147. Le vendredi suivant, on commença à murer les portes [de Paris] comme autrefois.

148. Le lendemain de la Saint-Laurent qui suivit, les Bandés firent crier dans Paris que nul ne devait avoir à sa fenêtre donnant sur la rue ni coffre, ni pot, ni bouteille de vinaigre, ni bûches dans son jardin sous peine de mort et de confiscation de ses biens. Il fut crié aussi que nul ne devait se baigner dans la rivière, sous peine d’être pendu.

149. Le jour de la Saint-Laurent suivante, les Bandés firent chanter la messe aux Quinze-Vingts, qu’ils en aient le droit ou non. Des commissaires et des sergents faisaient chanter pour eux les prêtres qu’ils choisissaient, sans s’occuper de ceux du lieu, qui réclamaient qu’on leur rende certains prisonniers détenus à Graville, arrêtés en dépit de la franchise du lieu sur un coup de force du Prévôt de Paris. Ceci s’était passé le 25 mai, veille de l’Ascension,et il avait été décidé, avant la Saint-Laurent qui avait suivi, qu’on ne chanterait plus la messe ni les vêpres dans cette église [en signe de protestation].

150. La première semaine de septembre, on défendit aux bouchers de vendre sur le pont Notre-Dame, et ils commencèrent à le faire en la halle de Beauvais, au Petit-Pont, à la porte Baudet, et une quinzaine de jours après commencèrent à vendre devant Saint-Leufroy, au Trou-Punais.

151. Cette semaine-là, il fut décrété et proclamé que nul sergent à cheval ne devait demeurer en dehors de Paris, sous peine de perdre son office.

152. Cette même semaine, il fut aussi proclamé que les étals de boucherie seraient attribués au plus offrant, au profit du roi, et que lesdits bouchers n’y bénéficieraient plus de franchise.

153. Au mois d’octobre suivant, on commença les travaux de la boucherie près du cimetière Saint-Jean ; et quand elle fut achevée, ceux de derrière Saint-Gervais vinrent s’y installer, le premier dimanche de février suivant.

NOTES

souffrant : En fait, il était sujet à des crisses de folie, qui allaient en s’aggravant.
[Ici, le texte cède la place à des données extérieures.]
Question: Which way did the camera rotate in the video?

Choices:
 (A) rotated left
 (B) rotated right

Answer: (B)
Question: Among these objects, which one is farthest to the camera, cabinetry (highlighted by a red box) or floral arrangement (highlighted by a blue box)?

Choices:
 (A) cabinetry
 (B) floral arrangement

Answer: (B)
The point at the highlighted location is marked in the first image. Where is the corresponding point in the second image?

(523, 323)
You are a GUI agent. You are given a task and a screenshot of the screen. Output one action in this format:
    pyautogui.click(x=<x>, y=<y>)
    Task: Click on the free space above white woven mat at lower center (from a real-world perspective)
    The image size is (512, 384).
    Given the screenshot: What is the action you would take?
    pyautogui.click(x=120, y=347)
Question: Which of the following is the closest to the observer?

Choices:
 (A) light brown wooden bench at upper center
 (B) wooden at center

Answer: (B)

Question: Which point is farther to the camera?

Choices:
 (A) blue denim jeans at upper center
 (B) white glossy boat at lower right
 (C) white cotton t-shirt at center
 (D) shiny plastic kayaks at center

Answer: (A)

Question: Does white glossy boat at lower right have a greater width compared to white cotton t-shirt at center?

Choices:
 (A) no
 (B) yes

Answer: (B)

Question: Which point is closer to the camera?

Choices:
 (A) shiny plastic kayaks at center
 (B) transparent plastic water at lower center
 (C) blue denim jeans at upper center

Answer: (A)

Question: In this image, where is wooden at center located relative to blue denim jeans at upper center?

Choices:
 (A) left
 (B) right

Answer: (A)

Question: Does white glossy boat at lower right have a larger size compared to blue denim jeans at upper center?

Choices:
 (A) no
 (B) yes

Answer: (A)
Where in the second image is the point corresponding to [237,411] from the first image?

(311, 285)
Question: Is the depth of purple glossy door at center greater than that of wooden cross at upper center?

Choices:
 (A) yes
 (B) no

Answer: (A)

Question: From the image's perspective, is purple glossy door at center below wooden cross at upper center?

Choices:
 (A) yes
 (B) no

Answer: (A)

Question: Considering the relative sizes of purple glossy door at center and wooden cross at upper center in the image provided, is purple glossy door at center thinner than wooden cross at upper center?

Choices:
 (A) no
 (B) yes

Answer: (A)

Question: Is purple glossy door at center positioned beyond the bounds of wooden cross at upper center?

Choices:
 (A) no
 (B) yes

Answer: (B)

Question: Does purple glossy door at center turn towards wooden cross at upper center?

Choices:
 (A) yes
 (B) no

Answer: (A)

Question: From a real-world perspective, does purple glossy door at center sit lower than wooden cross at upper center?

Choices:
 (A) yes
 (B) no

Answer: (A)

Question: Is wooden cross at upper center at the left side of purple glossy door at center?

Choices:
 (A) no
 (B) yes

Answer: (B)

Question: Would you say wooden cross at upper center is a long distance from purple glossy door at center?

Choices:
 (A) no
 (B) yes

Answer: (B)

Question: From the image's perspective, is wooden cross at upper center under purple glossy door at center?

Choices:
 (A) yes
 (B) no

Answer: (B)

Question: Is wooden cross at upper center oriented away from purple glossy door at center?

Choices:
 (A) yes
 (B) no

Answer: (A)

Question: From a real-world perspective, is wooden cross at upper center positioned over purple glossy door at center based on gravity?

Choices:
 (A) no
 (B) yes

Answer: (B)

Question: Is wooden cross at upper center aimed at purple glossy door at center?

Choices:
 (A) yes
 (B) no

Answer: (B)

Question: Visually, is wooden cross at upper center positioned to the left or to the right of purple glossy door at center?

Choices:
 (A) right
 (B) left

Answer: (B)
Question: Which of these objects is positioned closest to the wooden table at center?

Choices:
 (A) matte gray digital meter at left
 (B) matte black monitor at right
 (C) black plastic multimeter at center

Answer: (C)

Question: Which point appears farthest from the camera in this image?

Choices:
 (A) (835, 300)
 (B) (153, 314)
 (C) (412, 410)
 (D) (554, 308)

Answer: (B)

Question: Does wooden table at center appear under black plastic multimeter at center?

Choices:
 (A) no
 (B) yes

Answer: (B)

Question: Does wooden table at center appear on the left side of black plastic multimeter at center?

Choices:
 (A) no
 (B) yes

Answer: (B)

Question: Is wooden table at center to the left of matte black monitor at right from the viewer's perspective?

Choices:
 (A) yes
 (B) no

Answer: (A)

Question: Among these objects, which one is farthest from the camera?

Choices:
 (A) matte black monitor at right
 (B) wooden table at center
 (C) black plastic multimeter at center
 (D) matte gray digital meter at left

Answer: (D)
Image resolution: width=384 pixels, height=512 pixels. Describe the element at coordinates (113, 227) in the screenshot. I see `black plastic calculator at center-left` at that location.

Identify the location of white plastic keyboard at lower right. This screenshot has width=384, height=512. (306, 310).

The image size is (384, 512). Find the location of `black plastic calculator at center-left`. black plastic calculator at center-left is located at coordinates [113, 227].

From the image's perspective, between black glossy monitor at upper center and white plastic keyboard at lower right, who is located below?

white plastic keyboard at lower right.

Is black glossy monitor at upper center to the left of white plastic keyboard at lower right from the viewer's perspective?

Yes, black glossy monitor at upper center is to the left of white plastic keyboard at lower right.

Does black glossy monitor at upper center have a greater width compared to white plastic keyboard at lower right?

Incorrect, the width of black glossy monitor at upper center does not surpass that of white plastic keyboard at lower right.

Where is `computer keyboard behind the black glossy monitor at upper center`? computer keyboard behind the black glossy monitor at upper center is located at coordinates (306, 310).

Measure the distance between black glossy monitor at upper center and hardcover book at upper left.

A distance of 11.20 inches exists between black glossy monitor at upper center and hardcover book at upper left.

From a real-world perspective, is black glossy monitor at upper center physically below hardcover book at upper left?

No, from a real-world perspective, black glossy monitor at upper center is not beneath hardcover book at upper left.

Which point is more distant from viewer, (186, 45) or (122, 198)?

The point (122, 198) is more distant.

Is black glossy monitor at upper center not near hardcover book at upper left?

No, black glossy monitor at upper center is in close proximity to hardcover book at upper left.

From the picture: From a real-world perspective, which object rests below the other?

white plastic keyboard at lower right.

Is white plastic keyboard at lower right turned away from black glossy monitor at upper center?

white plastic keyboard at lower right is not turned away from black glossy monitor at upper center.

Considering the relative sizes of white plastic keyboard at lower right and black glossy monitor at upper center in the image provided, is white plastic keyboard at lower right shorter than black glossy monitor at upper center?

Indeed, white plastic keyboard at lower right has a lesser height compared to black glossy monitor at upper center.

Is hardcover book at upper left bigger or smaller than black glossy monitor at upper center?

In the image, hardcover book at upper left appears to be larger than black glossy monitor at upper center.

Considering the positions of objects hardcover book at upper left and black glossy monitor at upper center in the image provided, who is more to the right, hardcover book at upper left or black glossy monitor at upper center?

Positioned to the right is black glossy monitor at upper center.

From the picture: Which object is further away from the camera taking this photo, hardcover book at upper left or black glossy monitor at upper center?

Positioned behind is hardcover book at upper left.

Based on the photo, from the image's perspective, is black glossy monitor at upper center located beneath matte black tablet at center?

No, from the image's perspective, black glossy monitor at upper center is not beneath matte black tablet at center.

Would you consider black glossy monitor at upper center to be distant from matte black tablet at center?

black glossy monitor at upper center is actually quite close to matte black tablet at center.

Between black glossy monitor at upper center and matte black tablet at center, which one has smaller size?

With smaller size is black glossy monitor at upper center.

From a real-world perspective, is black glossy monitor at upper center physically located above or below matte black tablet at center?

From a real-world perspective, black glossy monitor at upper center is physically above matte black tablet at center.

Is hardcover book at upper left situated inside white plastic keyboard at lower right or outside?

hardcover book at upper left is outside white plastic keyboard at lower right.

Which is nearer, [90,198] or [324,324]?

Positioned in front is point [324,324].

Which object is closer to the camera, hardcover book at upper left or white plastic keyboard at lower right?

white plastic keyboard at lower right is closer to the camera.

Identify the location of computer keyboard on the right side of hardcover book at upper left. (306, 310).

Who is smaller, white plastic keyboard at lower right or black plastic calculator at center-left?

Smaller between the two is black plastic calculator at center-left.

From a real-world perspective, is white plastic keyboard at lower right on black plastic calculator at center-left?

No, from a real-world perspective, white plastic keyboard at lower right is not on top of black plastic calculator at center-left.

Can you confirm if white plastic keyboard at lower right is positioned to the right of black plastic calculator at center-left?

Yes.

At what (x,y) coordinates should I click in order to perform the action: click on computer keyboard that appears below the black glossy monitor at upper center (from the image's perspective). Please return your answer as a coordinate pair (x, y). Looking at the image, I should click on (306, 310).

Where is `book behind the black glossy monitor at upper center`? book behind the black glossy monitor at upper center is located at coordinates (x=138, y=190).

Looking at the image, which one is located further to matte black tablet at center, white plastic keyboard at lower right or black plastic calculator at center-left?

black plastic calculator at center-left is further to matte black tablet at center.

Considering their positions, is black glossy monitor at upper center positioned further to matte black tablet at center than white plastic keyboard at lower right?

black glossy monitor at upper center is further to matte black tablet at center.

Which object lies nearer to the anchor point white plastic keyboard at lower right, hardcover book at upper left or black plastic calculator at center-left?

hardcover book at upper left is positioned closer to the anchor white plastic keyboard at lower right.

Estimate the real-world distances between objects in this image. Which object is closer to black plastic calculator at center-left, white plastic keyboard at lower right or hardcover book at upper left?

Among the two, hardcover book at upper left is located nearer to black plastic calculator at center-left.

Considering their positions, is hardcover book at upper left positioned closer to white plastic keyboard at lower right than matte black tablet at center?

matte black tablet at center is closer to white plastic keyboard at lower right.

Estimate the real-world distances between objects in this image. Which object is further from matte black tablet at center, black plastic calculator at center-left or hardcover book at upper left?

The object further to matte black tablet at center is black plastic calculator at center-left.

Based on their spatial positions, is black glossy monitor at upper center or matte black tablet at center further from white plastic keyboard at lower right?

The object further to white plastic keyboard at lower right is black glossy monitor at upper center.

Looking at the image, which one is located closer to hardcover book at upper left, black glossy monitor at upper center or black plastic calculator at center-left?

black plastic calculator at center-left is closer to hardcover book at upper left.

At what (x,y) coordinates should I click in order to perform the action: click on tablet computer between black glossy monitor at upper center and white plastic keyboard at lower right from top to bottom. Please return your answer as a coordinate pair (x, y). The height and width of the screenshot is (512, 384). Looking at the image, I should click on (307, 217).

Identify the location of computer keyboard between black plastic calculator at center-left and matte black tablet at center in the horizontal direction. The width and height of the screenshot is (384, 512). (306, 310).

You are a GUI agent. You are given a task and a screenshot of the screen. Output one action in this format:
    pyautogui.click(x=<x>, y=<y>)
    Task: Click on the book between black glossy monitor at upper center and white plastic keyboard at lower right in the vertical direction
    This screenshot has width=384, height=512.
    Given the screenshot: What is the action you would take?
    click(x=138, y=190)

l’empereur : Sigismond, Empereur de Luxembourg, parent de Charles VI.

hommes de bien : Deux hommes que “Le Bourgeois”, partisan des “Bourguignons” considère, lui, comme “honorables”.

qu’un pied : Il était en fait boiteux de naissance.

enlevées : Ces chaînes étaient le symbole du pouvoir municipal de Paris ; de ce fait on les faisait enlever en guise de punition. Mais dans ce cas, elles furent remises en place deux jours après, ce que “Le Bourgeois” se garde bien de mentionner !

se baigner : Pour empêcher quiconque de s’enfuir par la Seine, et de communiquer avec des ennemis des Armagnacs.

Trou-Punais : Ou “Trou-Puant”. Il y avait à Paris à l’époque plusieurs de ces cloaques, où s’entassaient les immondices et les sang provenant des abbatoirs.